To address gender-based inequalities and vulnerabilities from climate change, the development and implementation of adaptation plans and programmes should include the participation of women’s groups as well as gender specialists. The 5th Assessment Report of the Intergovernmental Panel on Climate Change cited robust evidence for ‘increased or heightened [gender inequality] as a result of weather events and climate-related disasters intertwined with socioeconomic, institutional, cultural, and political drivers that perpetuate differential vulnerabilities’ (UNFCCC, 2016). The GSDRC Topic Guide on Gender notes that climate change can exacerbate existing inequalities by making natural resource-based livelihoods ‒ on which women are more likely to rely ‒ more difficult through scarcity.

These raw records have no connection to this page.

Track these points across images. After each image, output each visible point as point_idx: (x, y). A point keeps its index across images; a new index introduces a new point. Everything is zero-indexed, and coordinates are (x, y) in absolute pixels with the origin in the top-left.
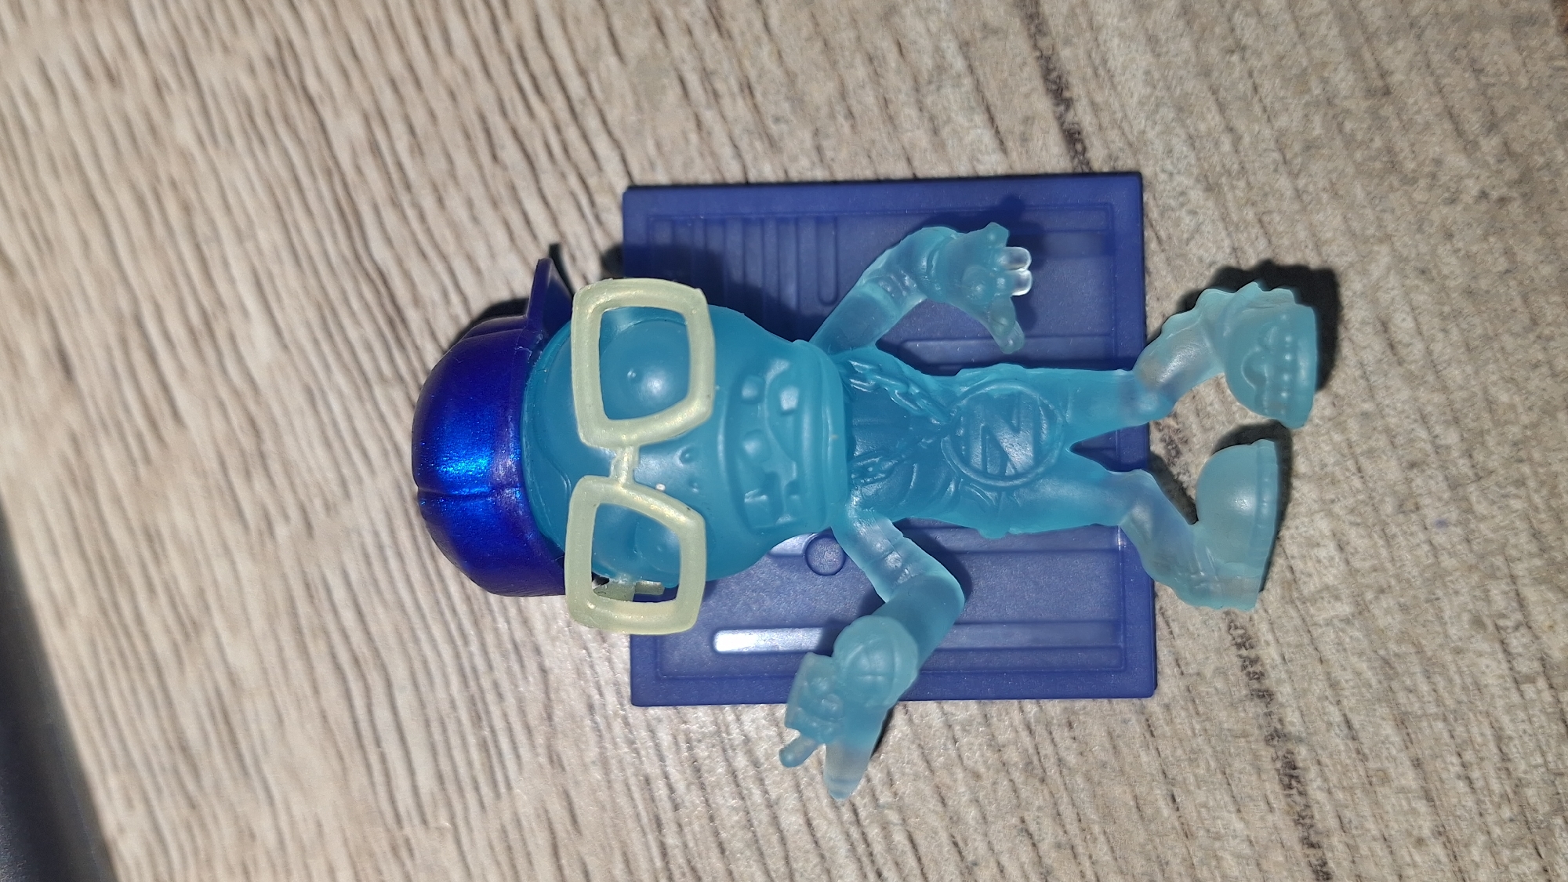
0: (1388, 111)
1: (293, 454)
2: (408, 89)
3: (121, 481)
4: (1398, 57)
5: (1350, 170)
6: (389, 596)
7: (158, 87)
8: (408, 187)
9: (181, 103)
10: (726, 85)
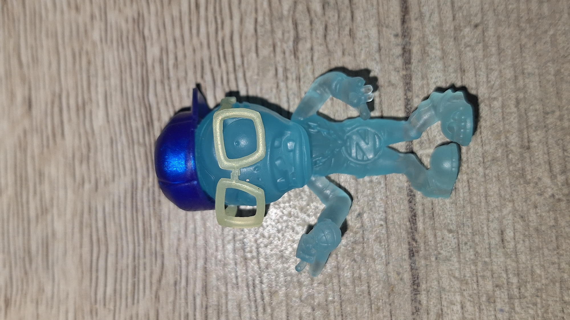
0: (527, 155)
1: (99, 159)
2: (179, 44)
3: (37, 151)
4: (536, 137)
5: (507, 172)
6: (117, 221)
7: (92, 17)
8: (169, 78)
9: (98, 25)
10: (292, 76)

Natural disasters also kill more women than men. For political and cultural reasons, women often have unequal access to mobility, knowledge and money ‒ owing to lower-paying jobs and less access to loans. Finance targeting resilience should target not only socioeconomic and public service vulnerabilities but also the gendered access to adaptation responses. Men are more likely to be able to migrate to new locations to find new livelihoods, for instance (Kangas et al., 2015).

Where necessary, national institutions may need mandates as well capacity-building, incentives and personnel to enable the full participation of women’s groups ‒ across ages and ethnicities ‒ in climate change planning and implementation. ‘Gender mainstreaming’ refers to assessing the implications on women and men of policies, legislation, programmes or any other actions equally and considering their different experiences and needs through design, implementation, monitoring and evaluation so as to not perpetuate gender inequality (UNFCCC, 2016).

A 2016 technical paper by the UNFCCC Secretariat draws on tools and guidelines developed by UN bodies and international organisation to mainstream gender into climate change policies and programmes. These various tools seek to build knowledge and capacity for countries to develop and implement gender-responsive climate policies. The technical note identifies the following sequence to gender mainstreaming in common among the approaches:

  • Gender analysis: Considered a cornerstone of gender mainstreaming, gender analysis draws on quantitative and qualitative data to understand ‘if, how, and why, women and men are affected differentially in a particular context or sector’ (UNFCCC, 2016: 7). In theory, it reveals potential institutional, socioeconomic and cultural barriers that prevent equitable adaptation to climate change impacts. Beyond the programme or project level, it should also assess the political and institutional landscape to identify constraints, entry points and key actors who could affect the integration of gender considerations into planning, budgeting and other decision-making around resilience and low-carbon development.
  • Design and preparation of policies, programmes and projects: Merely achieving a gender balance is insufficient; capacity-building and awareness-raising are often also required. A gender goal backed by clear commitments should be integrated. Disaggregating groups make it possible to determine differential impacts, and so to design programmes to more specifically meet gendered capacity-building needs. This can then serve to identify specific areas to allocate resources to ensure the project/programme/policy addresses gender inequalities instead of reinforcing them. Finally, gender indicators should track progress along the lines of inclusion and access to resources.
  • Gender-responsive budgeting: The process of translating gender commitments into public budgeting commitments starts with ensuring the budgeting process is transparent and decision-makers are made accountable to their commitments. It also requires building the capacity of civil society and other gender advocates to engage with budgetary processes. Institutionally, this process is likely to be more impactful if located within the ministry of finance, which typically has more political influence than the ministry of environment. Having high-level representatives of multiple ministries at the table can also enable mainstreaming.
  • Implementation: Implementing agencies and personnel will need training in gender expertise, enabling systems and the collaboration of civil society.
  • Monitoring and evaluation: Gender-responsive indicators should be developed early in the process to provide a baseline for measurement of future progress. Indicators should be linked to gender goals and targets.